It is thus tempting to dismiss the Howard government campaign as an empty propaganda exercise. Except for the fact that it actually does a grave disservice to the union movement and the role it has played in creating a system, unique among industrialised nations, that balances the profit imperative against the right to dignity in employment.
Anyone who has spent any time working in the union movement knows it too well to succumb to sentimentalism. Unions are flawed, like any human institution. They have their share of corrupt, incompetent, and irresponsible officials. But the same is equally true of business and politics. The Costigan Royal Commission, which started life investigating organised crime on the waterfront, ended up exposing the corrupt financial practices then flourishing in the boardrooms of corporate Australia.
More relevantly, the trade union movement has been responsible for the progressive improvement of working conditions in Australia since before Federation. From the initiation of the eight-hour day movement in 1856, to the Living Wage test cases of the recent past, unions have sought to create working conditions that not only enable ordinary citizens to earn a living, but which uphold their dignity as human beings.
And it has frequently done so in the face of bitter opposition from both business and government. Business has always asserted its right to determine employment conditions, with only ‘market pressures’ to ensure humane outcomes. Government has more than once argued against improved employment conditions on the grounds they would make Australia’s economy less competitive. But the truth of this nation’s socio-economic history is that our robust economy and advanced living standards have been built on a foundation whose cornerstone is active participation by the union movement. Remove that cornerstone, and the foundation collapses.

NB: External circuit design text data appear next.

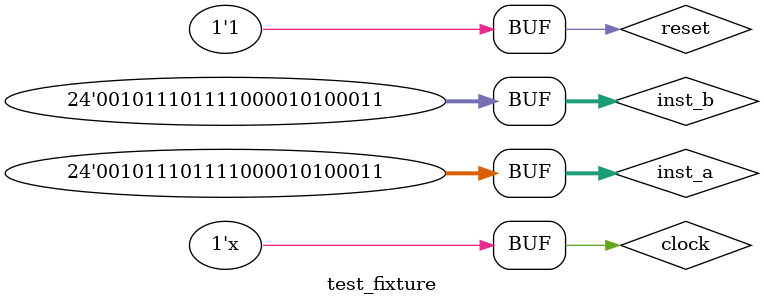
<source format=v>
module test_fixture;
//the test will fail for numbers whose multiplication will create an overflow
//since result is only n bits for nxn multiplication.
parameter sig_width = 17;
parameter exp_width = 6;
parameter ieee_compliance = 1;

reg [sig_width+exp_width : 0] inst_a;
reg [sig_width+exp_width : 0] inst_b;
//reg [2 : 0] inst_rnd;
//reg [sig_width+exp_width : 0] z_inst;
reg clock,reset;
wire [sig_width+exp_width :0] z_inst;
wire [7:0] status;
initial
begin
clock=0;
#10 reset=0;

	#10 inst_a=48'b001011101111000010100011001011101111000010100011;
	    inst_b=48'b101011101111000010100011001011101111000010100011;
	   // inst_rnd = 3'b000;
#10 reset=1;
end
always #5 clock=~clock;
DW_fp_mult_pipe_inst u1( inst_a, inst_b,z_inst,clock,status,reset);
endmodule

</source>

And the foundations are collapsing. Australians may be wealthier than ever before, but they are also more stressed, more insecure, working longer hours, and acutely conscious of the absence of quality of life. And it is union officials who are frequently on the pointy end of this dichotomy, helping employees cope with their grief and rage when they fall victim to the vicissitudes of the globalised economy.
Far from being industrial thugs, union officials are all too often the only support mechanism standing between stressed Australian workers and human tragedy.
Christ taught that the labourer was worthy of the hire. Implicit in this teaching is the assertion of human dignity over considerations of profit. By resorting to stereotypes in its quest for electoral survival, the Howard government improperly denies the dignity and humanity that are the ongoing endeavour of trade unionism itself.